Evaluate prompts with ideal outputs
Our prompt evaluator allows you to test your prompts under various scenarios. To help benchmark and improve prompt performance, we've added an optional "ideal output" column in the Evaluations tab. This column helps users effectively and consistently grade model outputs on a 5-point scale.
After testing your new prompt, you can give Claude additional feedback in the prompt improver on what’s still not working and repeat this process until you’re satisfied with the result. The prompt improver can also modify the prompt and examples based on arbitrary requests. For example you can ask Claude to change the prompt and examples to have JSON-formatted outputs instead of XML-formatted outputs.
Customer spotlight: Kapa.ai
Kapa.ai, a technology company that turns your technical knowledge base into a production-ready AI assistant, used the prompt improver to migrate multiple critical AI workflows to Claude.
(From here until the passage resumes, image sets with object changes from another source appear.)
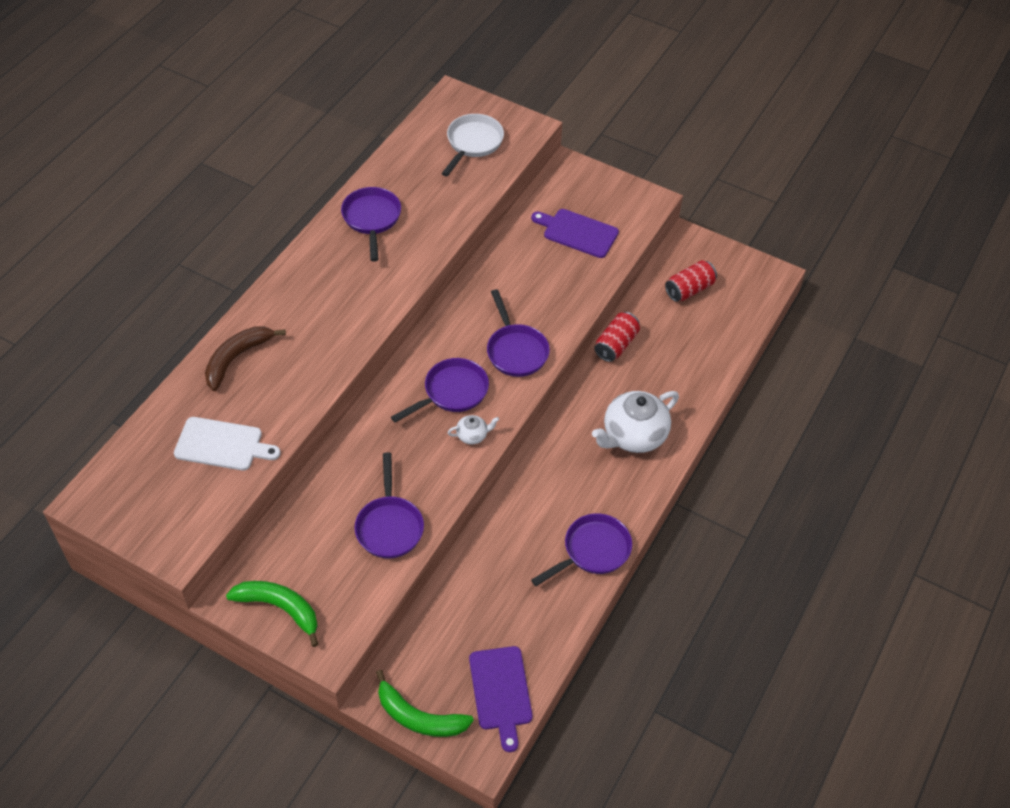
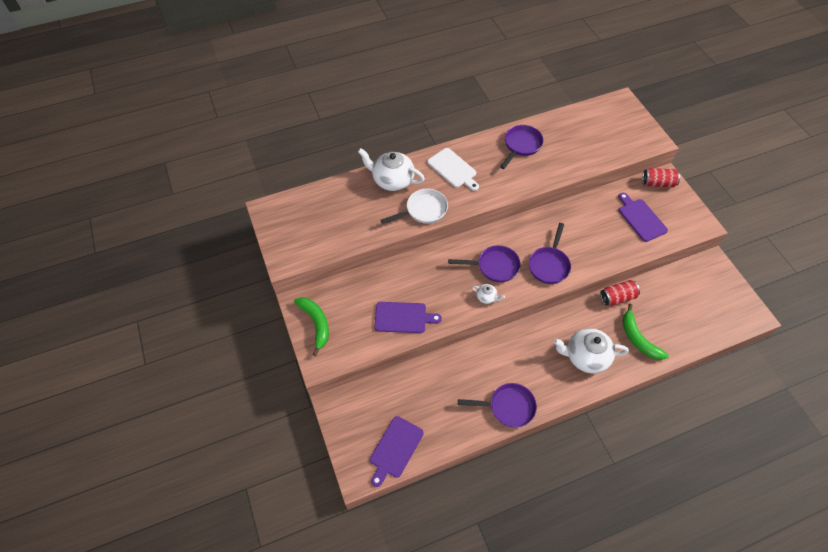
camera: 40 degrees right, 5 degrees up
(222, 445) = (349, 220): white cutting board -> white cutting board (453, 169)
(237, 358) = (392, 180): brown banana -> white teapot
(389, 526) = (403, 317): purple pan -> purple cutting board
(418, 717) = (343, 430): green banana -> green banana (638, 338)
(473, 143) = (613, 133): white pan -> white pan (423, 210)
(689, 289) = (690, 292): red can -> red can (658, 183)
"Anthropic's prompt improver streamlined our migration to Claude 3.5 Sonnet and enabled us to get to production faster," said Finn Bauer, Co-Founder at Kapa.ai.
Getting started
The prompt improver, example management, and ideal outputs are available to all users in the Anthropic Console.
To learn more about how to improve and evaluate prompts with Claude, check out our docs.
Footnotes
[1] Given 500 Wikipedia articles and titles, we tested Claude 3 Haiku’s ability to match article titles to a sentence pulled from an article at random. Claude 3 Haiku’s accuracy increased by 30% in comparison to the original prompt.
[2] Given ten Wikipedia articles, Claude’s adherence to an instruction to write summaries within a specific word count range was 100% after running through the prompt improver.